A couple of years ago I went skydiving. This was something God had been telling me to do for at least eight years. I had grown up with a huge fear of falling. While I loved heights and had no issues in planes, the moment I felt unsafe or unprotected, I would be filled with fear. It would physically disable me for a few minutes.
God has always taught me to face my fears and deal with them head on, in the same way that David did when he faced Goliath. So I have done specific things in the past. But when He told me I would jump out of a plane one day to face this fear of falling, I was mortified and immediately set my heart to push it as far into my future as I could imagine. He would bring it up in my heart every so often, gently reminding me that one day I would need to follow through. Over eight years later, I was finally able to step up and face my fear.
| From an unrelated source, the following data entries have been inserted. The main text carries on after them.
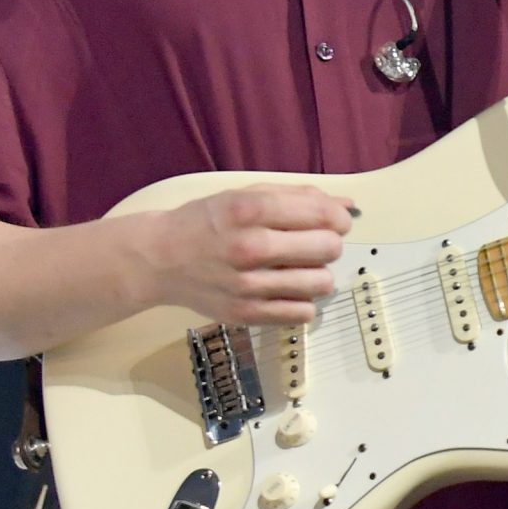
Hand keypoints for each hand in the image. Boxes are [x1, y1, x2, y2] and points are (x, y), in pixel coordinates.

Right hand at [143, 186, 354, 325]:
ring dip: (317, 274)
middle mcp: (250, 247)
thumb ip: (298, 196)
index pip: (324, 216)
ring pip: (322, 283)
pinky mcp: (245, 314)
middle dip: (328, 243)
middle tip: (312, 244)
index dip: (339, 218)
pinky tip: (286, 290)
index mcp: (250, 210)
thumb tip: (349, 205)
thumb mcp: (245, 195)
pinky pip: (303, 313)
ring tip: (298, 268)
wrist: (158, 258)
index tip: (335, 222)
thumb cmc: (207, 221)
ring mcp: (247, 285)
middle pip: (329, 249)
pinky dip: (302, 301)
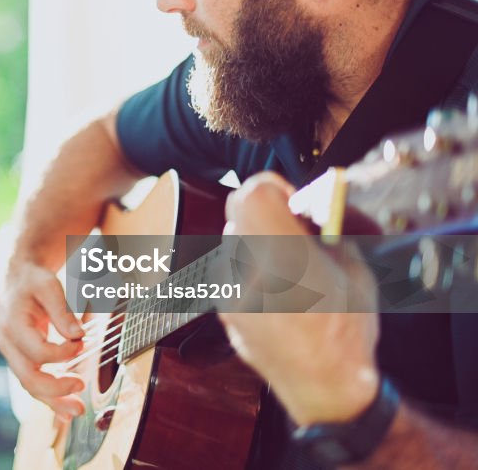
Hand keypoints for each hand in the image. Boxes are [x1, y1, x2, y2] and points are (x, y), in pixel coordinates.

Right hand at [0, 260, 85, 419]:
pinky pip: (34, 384)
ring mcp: (14, 355)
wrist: (15, 279)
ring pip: (31, 386)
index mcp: (13, 325)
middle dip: (55, 389)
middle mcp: (10, 345)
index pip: (37, 351)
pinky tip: (66, 410)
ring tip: (77, 410)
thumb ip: (61, 310)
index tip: (81, 344)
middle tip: (81, 387)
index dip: (62, 353)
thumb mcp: (47, 285)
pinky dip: (50, 398)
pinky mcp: (23, 360)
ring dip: (54, 401)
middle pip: (29, 377)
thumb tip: (78, 335)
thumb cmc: (32, 281)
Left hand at [220, 173, 379, 424]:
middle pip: (239, 214)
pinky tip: (274, 290)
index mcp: (283, 252)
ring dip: (255, 242)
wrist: (324, 385)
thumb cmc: (346, 328)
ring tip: (286, 265)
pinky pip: (229, 272)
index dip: (273, 187)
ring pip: (231, 242)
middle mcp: (246, 268)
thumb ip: (325, 229)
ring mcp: (227, 290)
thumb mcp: (353, 266)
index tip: (290, 199)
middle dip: (265, 214)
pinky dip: (248, 270)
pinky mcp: (221, 308)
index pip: (252, 192)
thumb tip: (312, 206)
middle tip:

I was nervously excited as I prepared to get on the plane. I felt God smile when I found out the name of the plane was "Old Faithful" and had just clocked 12,000 flights and my instructor had recentlypassed 7,000 jumps. My fear stayed quiet until I was sitting in the doorway waiting for the plunge. Suddenly, I felt my fear trying to take over me. But it was too late. Here I was free falling with no way of excaping it. I could not get away or make any of the decisions. I was at the mercy of my instructor, his knowlege and his experience.
I knew God had me right where He wanted me. There was nothing I could do but trust. I could not change anything. I could not fix anything. All I could do is trust the one who I was attached to. I had to trust His knowledge of the equipment and the weather. I plunged down in freefall for the longest six seconds of my life. Everything in my that wanted to stay in control of my life was suddenly exposed. As I fell through the sky, I felt all the fear break off my life.
Sometimes we have to trust the one we are with. We do not always see where Jesus is, because He has got us covered, from behind. Nothing is going to escape Him. He sees everything and He knows what to do next. We only need to trust the One we are with. He always has our best interests at heart. So why do we worry?